WASHINGTON – Postmaster General Louis DeJoy was tasked to immediately expand mail delivery with additional travel and later deliveries after the U.S. Postal Service's performance had not improved less than a week before the election.
US District Judge Emmet Sullivan in Washington on Tuesday evening granted an emergency petition to enforce and monitor compliance with an earlier warrant he had ordered. The ruling is a victory for civil rights groups and democratically-led states who have claimed in several court cases that the changes undermined the election in favor of President Donald Trump.
"USPS personnel are being instructed to make late and extra travel as needed to increase on-time mail delivery, especially for election mail," Sullivan said. "To be clear, late and extra journeys should be done to the same or greater extent than before July 2020, if this would lead to more timely mail delivery."
Timely delivery of First Class mail fell to 69.8% on Tuesday, down more than 6 percentage points from previous days, the USPS said in a court filing Wednesday.
Mail delivery has taken on a new urgency with an increase in the use of mail-in ballots during the pandemic and Republican attempts to block the counting of ballots arriving after election day, even if they are sent on time. And conservative justices of the US Supreme Court said this week that counting ballots coming in after election day could lead to "allegations of falsified elections."

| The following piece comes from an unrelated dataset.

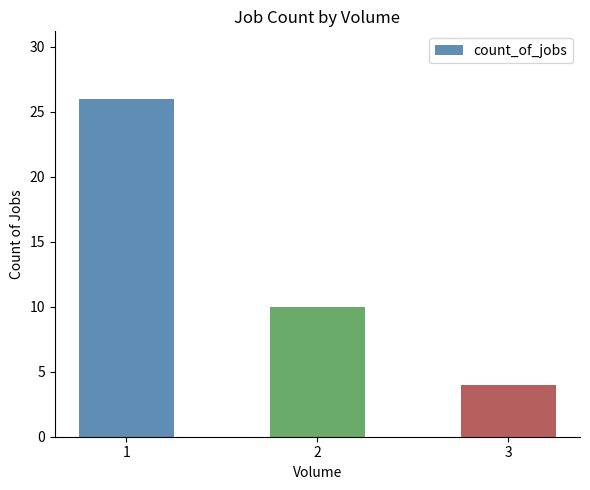

What is the minimum value shown in the chart?

4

“DeJoy was unable or unwilling to recover what he broke within the Postal Service and get our mail delivery back to what it was before he started work,” Rep. Gerald E. Connolly, the Democratic Chair of the Subcommittee on Government Operations, said in an emailed statement. "As serious delays in performance persist, especially in certain urban areas, I urge any American who has not yet voted to do so in person or by delivering their ballots to appropriately designated election offices or dropboxes."
Sullivan gave DeJoy until Thursday to direct the USPS leadership across the country with state-specific ballot deadlines and remind them to "ensure that completed ballots reach the correct election official within the state-set deadline. . "
Sullivan ordered DeJoy to issue a one-page notice advising managers to withdraw July's guidelines limiting the use of late and extra delivery rides. The USPS has argued that it complied with the earlier order and that data showing a sharp drop in overtime and late travel use had nothing to do with election mail. The judge said he wants to be informed daily by the USPS about the use of late travel.
USPS spokesman Dave Partenheimer said in a statement Wednesday that the postal service is complying with the injunction and taking its legal obligations "very seriously."
"We are taking extraordinary measures – expedited checkout, additional deliveries and special collections – in accordance with the practices used in previous elections to speed up ballot delivery to the intended destination," said Partenheimer.